Case Western Reserve University and University Hospitals Infectious Diseases Researcher Awarded NIH Contract to Accelerate TB Vaccine Development
October 23, 2019
CLEVELAND -- Tuberculosis (TB) is the number-one cause of death from an infectious disease in the world: In 2017, the most recent data available,10 million people developed TB and 1.6 million died.
Today, nearly 1.7 billion people globally are infected with Mycobacterium tuberculosis (Mtb), a germ spread by airborne transmission. Between 5% and 10% of those infected will develop TB, according to the National Institutes of Health (NIH).
W. Henry Boom, MD, and a team of collaborators nationally received the first installment of a seven-year contract, totaling $30 million in its first year from the National Institute of Allergy and Infectious Diseases of the NIH, to establish three immunology research centers to accelerate TB vaccine development.
Boom, director of the TB Research Unit and professor of medicine at the Case Western Reserve University School of Medicine and chief of the Division of Infectious Diseases & HIV Medicine at University Hospitals Cleveland Medical Center, is one of three co-principal investigators (PI) for the program. Additional co-PIs for the program are Sarah Fortune, MD, professor at the Harvard T.H. Chan School of Public Health, and JoAnne Flynn, PhD, professor at the University of Pittsburgh. As the team reaches its milestones, the contract will amount to $60 million over seven years.
The research centers are called “Immune Mechanisms of Protection against Mycobacterium tuberculosis (IMPAc-TB) Centers.” The IMPAc-TB program aims to make an impact on a global scale by accelerating TB vaccine development. Researchers will study immune responses needed to prevent initial infection, establish latent infection, and transition to active TB. Every aspect of research from basic, to translational, to clinical science will be involved in this project.
“Our purpose is to breakdown the silos that exist between basic science and translational sciences and animal models and human disease,” Boom said. “My collaborators will use cutting-edge molecular and cell biology as well as animal models, and my role will be to build on that research at a global, human scale with clinical studies in London, Uganda and South Africa.”
Because TB isn’t prevalent in the United States, human research must have a global footprint, Boom said. However, this approach will also provide the team access to regional variations in data. And because TB is an essential piece of the HIV epidemic, an additional goal of the program is to understand the effects of co-infections like HIV on immune responses to Mtb infection or TB vaccines, he said.
“Collaboration was essential for receiving this contract,” Boom said. “Case Western Reserve has been partnering with Makerere University in Uganda for more than 30 years, and working together with UH to advance tuberculosis research on a global scale.”
Other members of IMPAc-TB’s CWRU/UHCMC research team include Drs. John Johnson, Richard Silver and Cathy Stein and Drs. Moses Joloba, Harriet Mayanja and William Worodria of the Uganda-CWRU Research Collaboration.

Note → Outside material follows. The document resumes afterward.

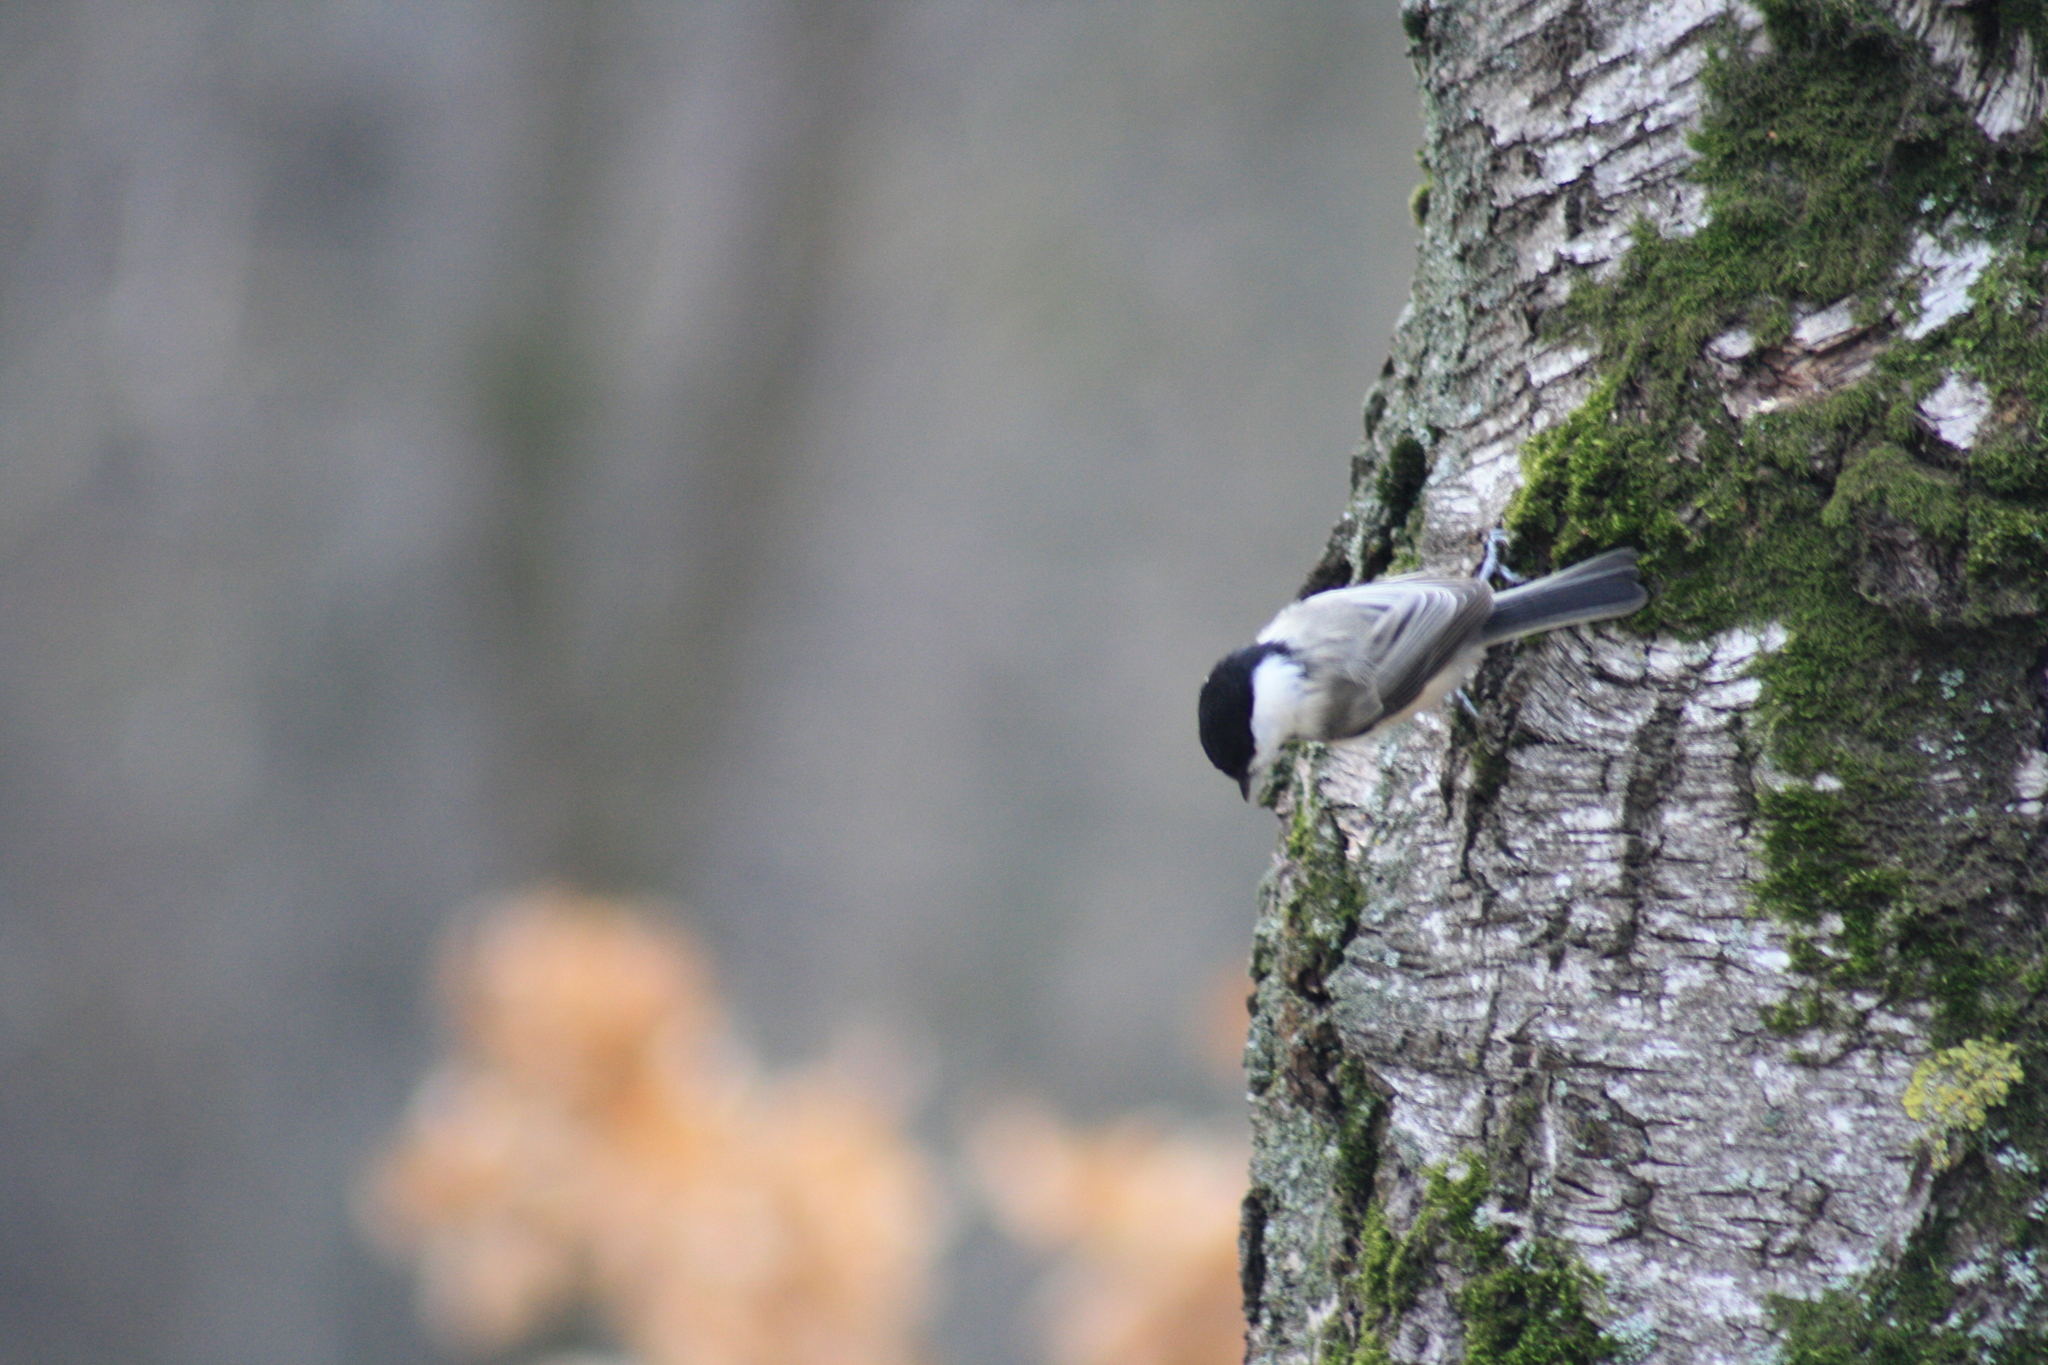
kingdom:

Boom said TB continues to be a problem because it disproportionately affects the economically disadvantaged and underserved in crowded, urban settings.
“The global partnership between our medical school, academic medical center and Uganda is very important,” he said, “as we discover what’s driving this epidemic and work to reach underserved populations that have poor public health.”
____
This project has been funded by the National Institute of Allergy and Infectious Diseases, National Institutes of Health, Department of Health and Human Services, under Contract 75N93019C00071.